Tamoxifen is an antiestrogen (blocks the effect of estrogen on tissue). The precise mechanism of its action is unknown, but one possible mechanism is that it binds and blocks estrogen receptors on the surface of cells, preventing estrogens from binding and activating the cell. It is used in patients for treating and preventing breast cancer. Controversy currently exists as to which breast cancer patients will benefit from this treatment.
Tamoxifen is used for the treatment of invasive breast cancer, the most common type of breast cancer, following surgery and/or radiation and for preventing invasive breast cancer in women at high risk for developing it. Tamoxifen also is used for the treatment of women following surgery and radiation for a less common type of breast cancer called ductal carcinoma in situ (DCIS or intraductal carcinoma). Women who have had ductal carcinoma in situ are at high risk for developing invasive breast cancer at a later date, and tamoxifen prevents development of the invasive cancer in almost half of the women during the first five years of treatment. Occasionally, tamoxifen is used to stimulate ovulation.
Tamoxifen works by binding to the estrogen receptor in the breast and other estrogen-sensitive tissues, thereby preventing the subsequent binding of estrogen. A possible alternative mechanism of tamoxifen’s antiestrogenic effect is through the increased production of sex-hormone binding globulin, a protein that binds estrogen and blocks its action. In addition to its antiestrogenic effects, tamoxifen may also inhibit cell division in cancer cells1 and promote the production of a certain type of tumor-fighting white blood cells called "natural killer cells"2. Although tamoxifen acts as an estrogen "blocker" on the tumor, tamoxifen has an estrogen-like effect on the bone, liver, and endometrium.
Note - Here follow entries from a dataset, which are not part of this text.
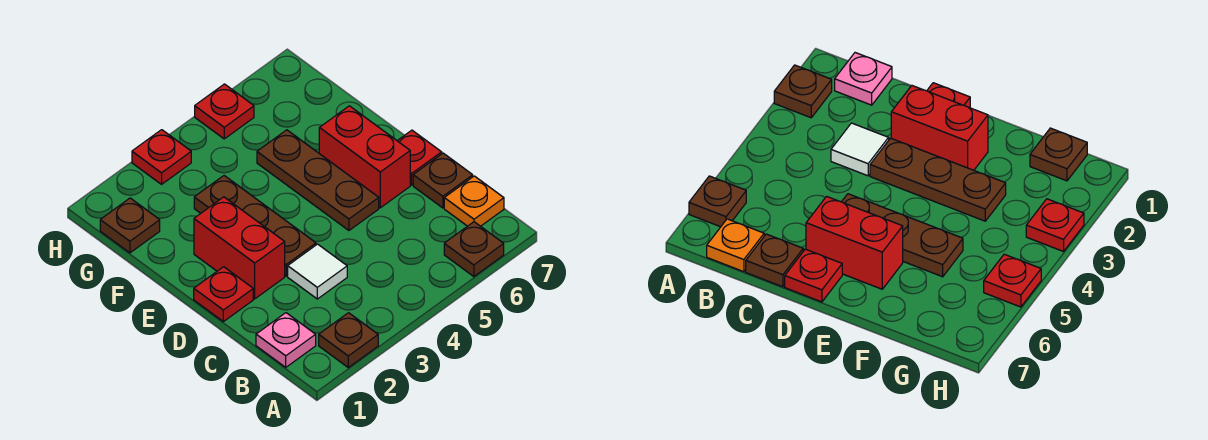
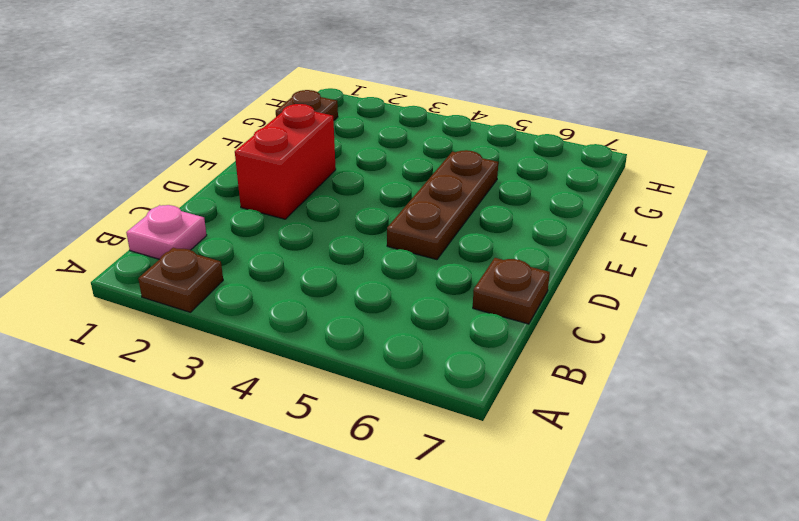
none -> brown 1x1 plate [444,222,504,277]
none -> orange 1x1 plate [444,176,504,226]
none -> white 1x1 tile [288,244,347,299]

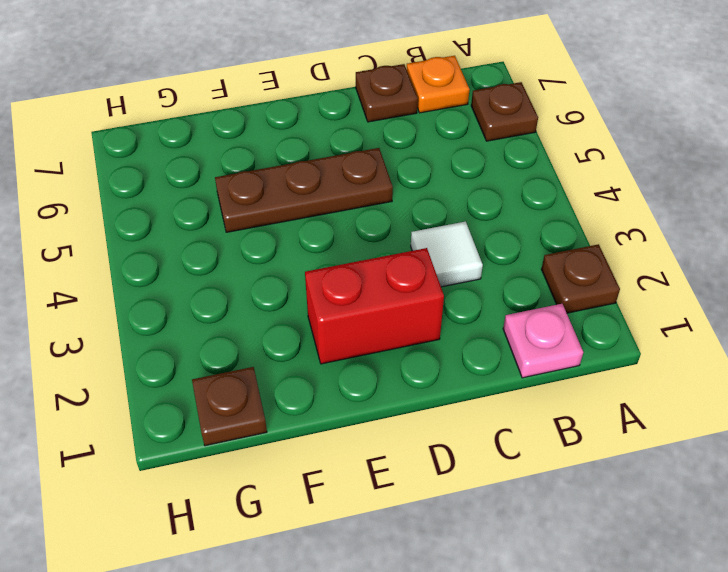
none -> red 1x1 plate [194,267,253,322]
none -> brown 1x3 plate [194,176,316,276]
none -> red 1x2 brick [319,106,410,208]

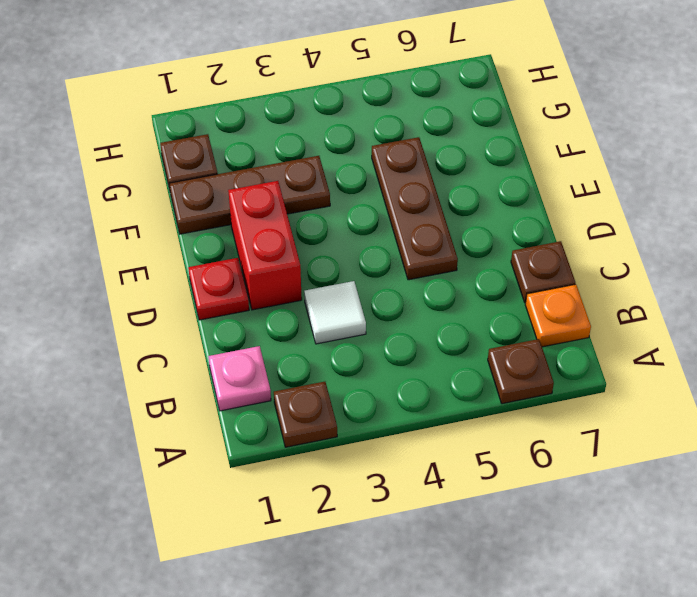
brown 1x3 plate [169,156,330,234] -> brown 1x3 plate turned to [194,176,316,276]
none -> red 1x2 brick [319,106,410,208]
none -> red 1x1 plate [398,130,442,185]
none -> red 1x1 plate [132,130,191,184]

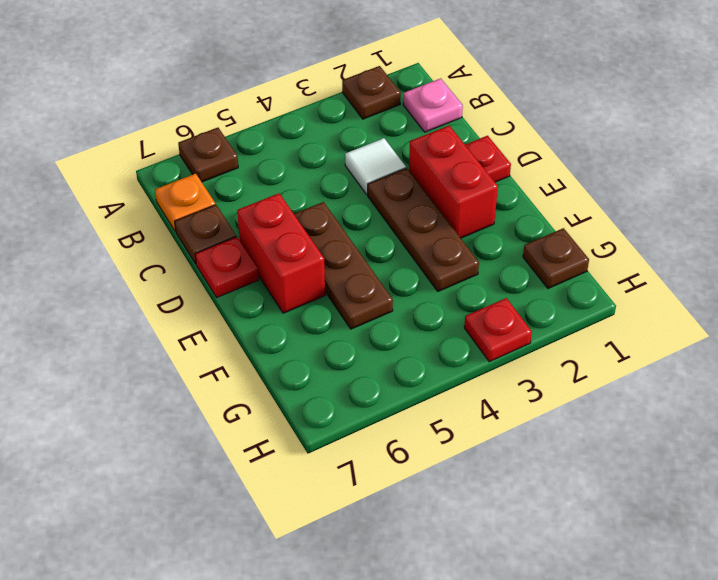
none -> red 1x1 plate [195,84,254,139]

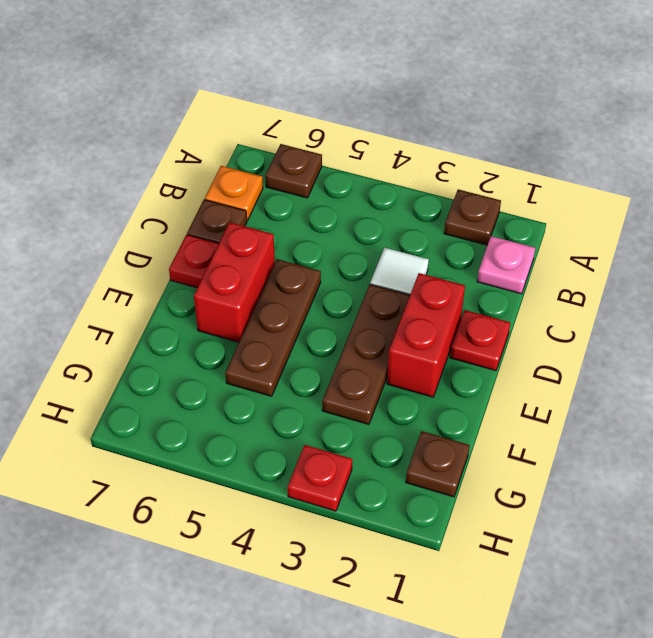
none -> red 1x1 plate [195,84,254,139]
The hormone, estrogen, enters many normal cells including mammary (breast) cells and signals growth and multiplication. In breast cancer, this growth is accelerated. Tamoxifen is an anti-estrogen, a compound shaped like natural estrogen, that binds to estrogens receptors in the nucleus of breast cancer cells and prevents the cell from growing. By binding in the place of estrogen, Tamoxifen slows or stops individual breast cell (tumor) growth.